A whale that was transported into Portsmouth Harbour lodged on the bow of a large cargo ship died as a result of being hit by the vessel, experts have said.
A UK Cetecean Strandings Investigation Programme (CSIP) team from the Zoological Society of London (ZSL) carried out a field examination of a whale brought into Portsmouth on 30th December, by a cargo vessel that had transited from Africa. The 17 metre fn whale had to be lifted off by crane for it being examined.
This was the third fin whale reported to the CSIP during 2019 – approximately three fin whales are reported each year in the UK.
The CSIP said that the whale showed signs of recent feeding and no affects of disease, adding that its injuries were consistent with being hit while alive.
“The team found that it was a 17.1m juvenile male fin whale in apparently good nutritional condition, with well-developed muscle mass and blubber deposits,” CSIP wrote on Facebook. “The team found evidence of recent feeding, but no gross evidence of disease or discernible parasite burden.
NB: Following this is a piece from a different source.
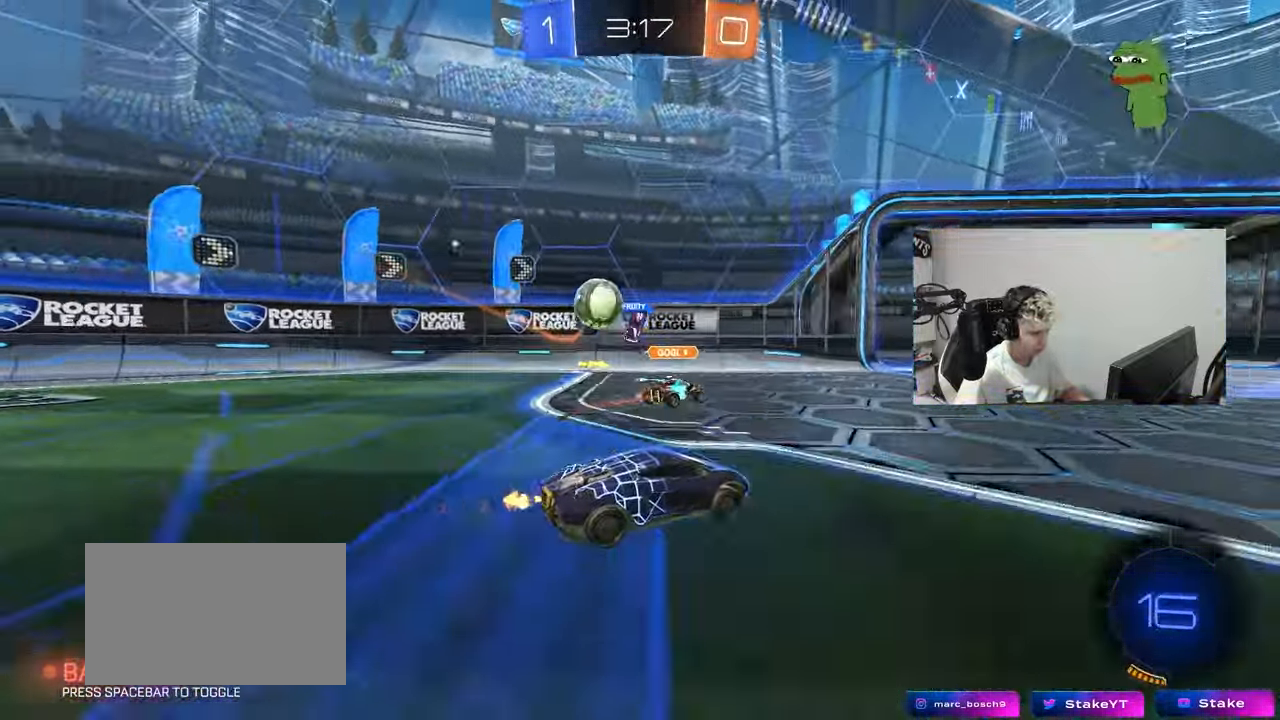
{"keys": [], "mouse": ["left"], "mouse_move": "still", "events": [[17, "d", "down"], [50, "d", "up"], [101, "a", "down"], [201, "a", "up"], [201, "w", "up"], [384, "a", "down"], [384, "s", "down"], [484, "a", "up"], [484, "mouse_left", "down"], [484, "s", "up"]]}
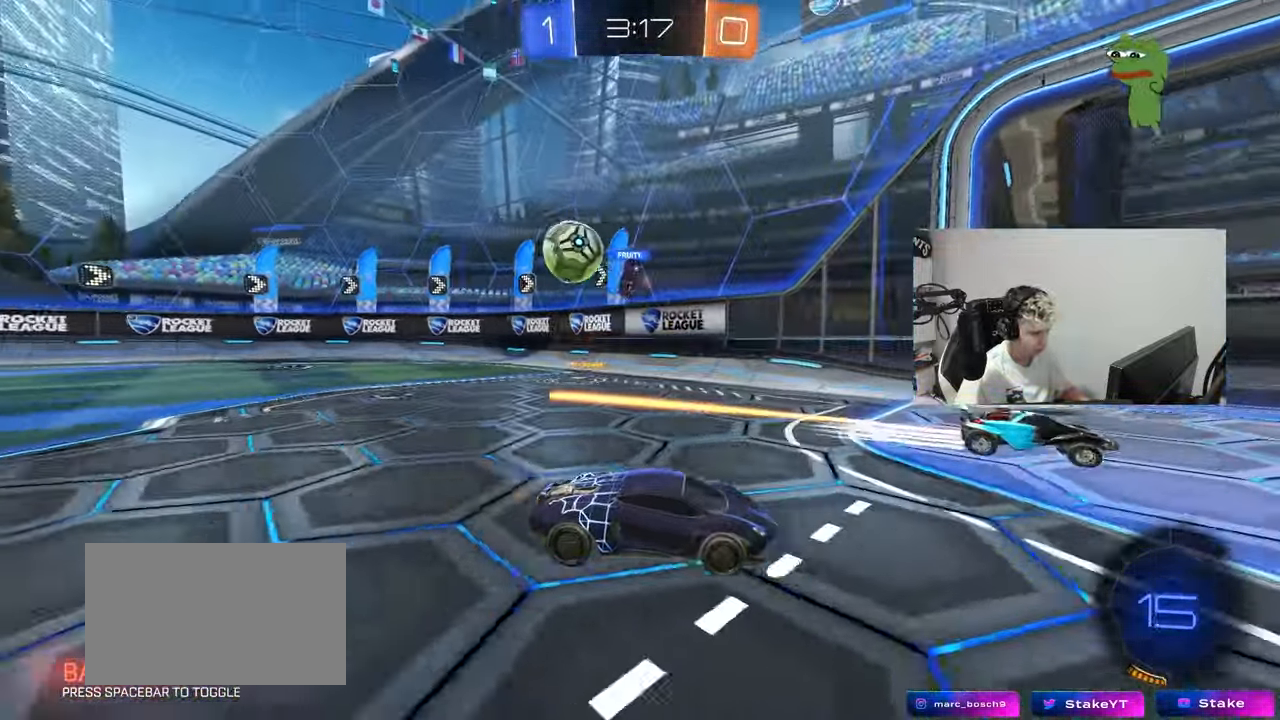
{"keys": ["d", "w"], "mouse": [], "mouse_move": "still", "events": [[33, "d", "down"], [117, "w", "down"], [167, "mouse_left", "up"], [300, "shift", "down"], [450, "shift", "up"]]}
An extensive area of haemorrhage and oedema within the peritoneal wall and also over the thoracic region was consistent with the whale being struck by the vessel whilst alive and ship-strike is considered to be the most probable proximal cause of death.”
A pilot boat spotted the dead whale on the Cote d’Ivoirian Star in the Solent on 30 December. The Liberian-registered vessel had been travelling from Senegal when the whale was noticed on its approach to Portsmouth.
It said the data would be passed on to a global initiative run by the International Whaling Commission, in an effort to learn more about the issue of whales being struck by ships.
Photograph courtesy of CSIP.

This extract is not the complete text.